*** Opening of TEXT BLOCK ***
Wednesday, May 15, 2013

Calculating the InnoDB free space

Recently someone asked my if it's possible to find the total free space within InnoDB. I thought this would be very easy as the INFORMATION_SCHEMA.TABLES table has a DATA_FREE column. So we could just use SELECT SUM(DATA_FREE) FROM INFORMATION_SCHEMA.TABLES couldn't we?
 
So what does the DATA_FREE column tell us? It tells us the free data within InnoDB for that particular table. A table can share a tablespace with multiple other tables.
 
The tablespace which is used by a table depends on whether the innodb_file_per_table was enabled during table creation and/or at the last time the table was rebuild (e.g. by OPTIMIZE TABLE).
 
If innodb_file_per_table was always disabled then this query probably reports the correct free space:
SELECT DATA_FREE FROM INFORMATION_SCHEMA.TABLES WHERE ENGINE='InnoDB' LIMIT 1;

This is because all tables will share 1 tablespace.
 
If innodb_file_per_table was always enabled (new default for 5.6!) then this would report the free space:
SELECT SUM(DATA_FREE) FROM INFORMATION_SCHEMA.TABLES WHERE ENGINE='InnoDB';

This is because eache table will have it's own tablespace.
 
But how could we combine these two?
*** Close of TEXT BLOCK ***
*** Opening of DATASET ***
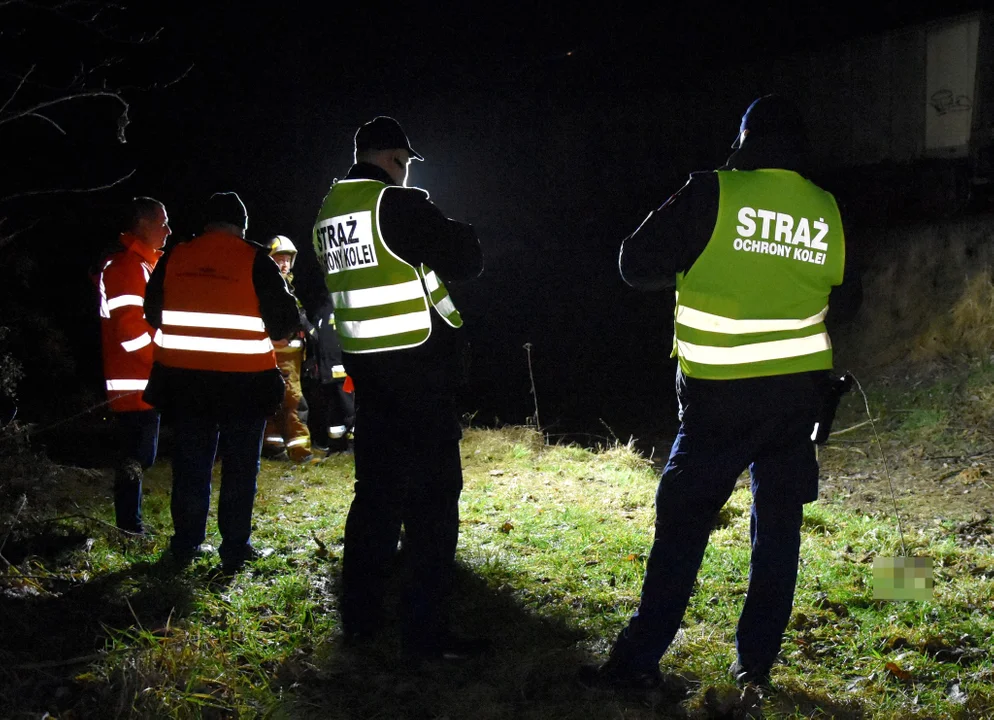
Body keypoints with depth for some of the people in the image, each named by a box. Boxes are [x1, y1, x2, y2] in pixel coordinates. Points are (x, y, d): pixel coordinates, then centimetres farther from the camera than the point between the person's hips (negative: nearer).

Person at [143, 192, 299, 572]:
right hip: (244, 381, -3)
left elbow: (153, 313, 12)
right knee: (240, 466, 6)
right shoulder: (255, 261, -8)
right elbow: (284, 319, -5)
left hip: (184, 377, 3)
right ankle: (235, 547, 9)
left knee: (190, 463, 14)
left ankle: (186, 543, 21)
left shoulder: (174, 258, 2)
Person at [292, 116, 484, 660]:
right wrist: (462, 233, 6)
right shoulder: (400, 205, -14)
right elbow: (467, 261, -14)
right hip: (420, 368, -8)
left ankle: (359, 616, 22)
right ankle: (424, 631, -1)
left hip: (367, 367, 8)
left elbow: (309, 285, 23)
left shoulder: (326, 213, 10)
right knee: (433, 496, -3)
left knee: (375, 490, 15)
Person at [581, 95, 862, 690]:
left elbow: (637, 266, -8)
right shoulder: (829, 213, 4)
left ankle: (640, 658, 7)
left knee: (683, 523, 3)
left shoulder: (713, 195, -9)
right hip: (799, 393, 4)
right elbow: (847, 301, 16)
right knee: (779, 526, 13)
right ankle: (757, 661, 19)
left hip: (722, 397, -4)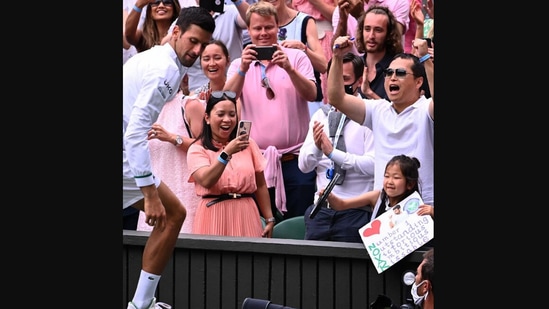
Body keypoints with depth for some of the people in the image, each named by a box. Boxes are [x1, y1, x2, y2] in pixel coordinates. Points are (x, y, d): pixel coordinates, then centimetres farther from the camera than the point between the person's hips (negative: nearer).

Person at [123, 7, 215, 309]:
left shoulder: (150, 56, 14)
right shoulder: (167, 69, -16)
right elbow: (135, 132, -25)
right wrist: (150, 195, -26)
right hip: (124, 152, -10)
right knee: (172, 214, -4)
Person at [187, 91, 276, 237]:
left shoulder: (248, 144, 10)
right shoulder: (197, 149, 0)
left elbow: (261, 185, 10)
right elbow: (206, 181, -17)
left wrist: (269, 219, 5)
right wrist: (227, 153, -25)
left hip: (246, 215, 3)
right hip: (215, 217, -3)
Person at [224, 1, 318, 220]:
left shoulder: (297, 57, 5)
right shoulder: (239, 64, 10)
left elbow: (311, 95, -8)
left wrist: (289, 68, -23)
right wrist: (243, 69, -20)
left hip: (294, 159, -2)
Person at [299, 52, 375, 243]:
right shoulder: (321, 116, 11)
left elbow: (372, 165, -16)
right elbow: (304, 166, 9)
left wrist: (333, 152, -17)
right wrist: (316, 145, -10)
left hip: (355, 211, -5)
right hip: (321, 209, 5)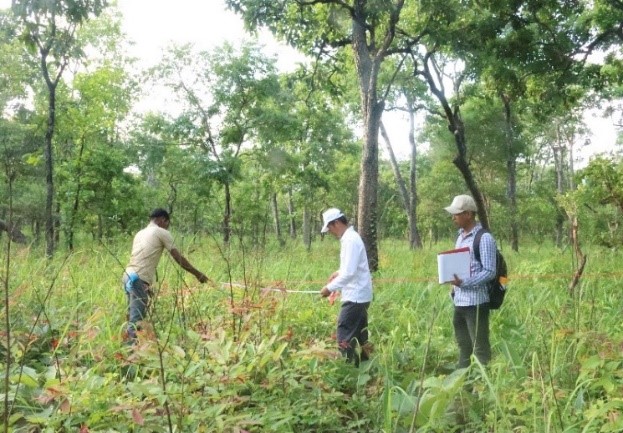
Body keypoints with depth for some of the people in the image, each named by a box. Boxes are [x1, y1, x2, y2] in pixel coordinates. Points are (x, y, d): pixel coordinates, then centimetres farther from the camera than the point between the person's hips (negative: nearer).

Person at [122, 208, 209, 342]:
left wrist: (147, 285, 25)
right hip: (139, 279, -8)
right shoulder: (162, 233, 1)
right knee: (136, 319, -10)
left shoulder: (140, 233, 23)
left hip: (129, 276, 8)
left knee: (133, 317, 15)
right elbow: (179, 258, 0)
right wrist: (198, 274, 9)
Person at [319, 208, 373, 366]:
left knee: (345, 338, -7)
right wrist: (338, 272, 13)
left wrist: (330, 287, -17)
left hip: (355, 297, -10)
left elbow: (349, 273, -24)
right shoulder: (350, 237, 13)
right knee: (358, 336, 16)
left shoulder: (350, 240, -18)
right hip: (359, 295, 10)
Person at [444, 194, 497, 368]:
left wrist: (464, 283, -26)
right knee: (463, 346, 18)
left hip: (476, 302, -8)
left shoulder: (484, 238, -12)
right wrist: (455, 287, 10)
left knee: (480, 348, 1)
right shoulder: (461, 236, 13)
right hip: (459, 301, 8)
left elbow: (489, 272, -17)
*** Close of DATASET ***
* **REQUIRED WORK**
• A. Rewrite everything from "Recently someone asked" down to "by OPTIMIZE TABLE)." in the InnoDB free space post, with "column" changed to "field".
• B. Please pick up the InnoDB free space post after its last line and carry it forward.

* **RESPONSE LIST**
• A.
Recently someone asked my if it's possible to find the total free space within InnoDB. I thought this would be very easy as the INFORMATION_SCHEMA.TABLES table has a DATA_FREE field. So we could just use SELECT SUM(DATA_FREE) FROM INFORMATION_SCHEMA.TABLES couldn't we?
 
So what does the DATA_FREE field tell us? It tells us the free data within InnoDB for that particular table. A table can share a tablespace with multiple other tables.
 
The tablespace which is used by a table depends on whether the innodb_file_per_table was enabled during table creation and/or at the last time the table was rebuild (e.g. by OPTIMIZE TABLE).

• B.
To give this a try I create a MySQL 5.6.10 sandbox with 4 tables of which only 2 have their own tablespace.
 
My first try is to use my udf_fileexists UDF:
 
mysql> SELECT TABLE_NAME,DATA_FREE,
    -> udf_fileexists(CONCAT(TABLE_SCHEMA,'/',TABLE_NAME,'.ibd')) AS ibd_file 
    -> FROM information_schema.tables WHERE ENGINE='InnoDB';
+----------------------+-----------+----------+
| TABLE_NAME           | DATA_FREE | ibd_file |
+----------------------+-----------+----------+
| t1                   |   4194304 |        1 |
| t2                   |   4194304 |        1 |
| t3                   |  66060288 |        0 |
| t4                   |  66060288 |        0 |
| innodb_index_stats   |         0 |        1 |
| innodb_table_stats   |         0 |        1 |
| slave_master_info    |         0 |        1 |
| slave_relay_log_info |         0 |        1 |
| slave_worker_info    |         0 |        1 |
+----------------------+-----------+----------+
9 rows in set (0.02 sec)

mysql> SELECT (SELECT DATA_FREE FROM INFORMATION_SCHEMA.TABLES WHERE 
    -> NOT udf_fileexists(CONCAT(TABLE_SCHEMA,'/',TABLE_NAME,'.ibd')) 
    -> AND ENGINE='InnoDB' LIMIT 1) + (SELECT SUM(DATA_FREE) 
    -> FROM INFORMATION_SCHEMA.TABLES WHERE 
    -> udf_fileexists(CONCAT(TABLE_SCHEMA,'/',TABLE_NAME,'.ibd')) 
    -> AND ENGINE='InnoDB') AS TOTAL_DATA_FREE;
+-----------------+
| TOTAL_DATA_FREE |
+-----------------+
|        74448896 |
+-----------------+
1 row in set (0.03 sec)

 
So that works, but it requires loading a UDF. Luckily it's also possible to only use INFORMATION_SCHEMA by using the INNODB_SYS_TABLES table. This works only for 5.6 and newer.
 
mysql> SELECT T.TABLE_SCHEMA,T.TABLE_NAME,T.DATA_FREE,ST.SPACE,SD.PATH 
    -> FROM INFORMATION_SCHEMA.TABLES T LEFT JOIN INFORMATION_SCHEMA.INNODB_SYS_TABLES ST 
    -> ON ST.NAME=CONCAT(T.TABLE_SCHEMA,'/',T.TABLE_NAME)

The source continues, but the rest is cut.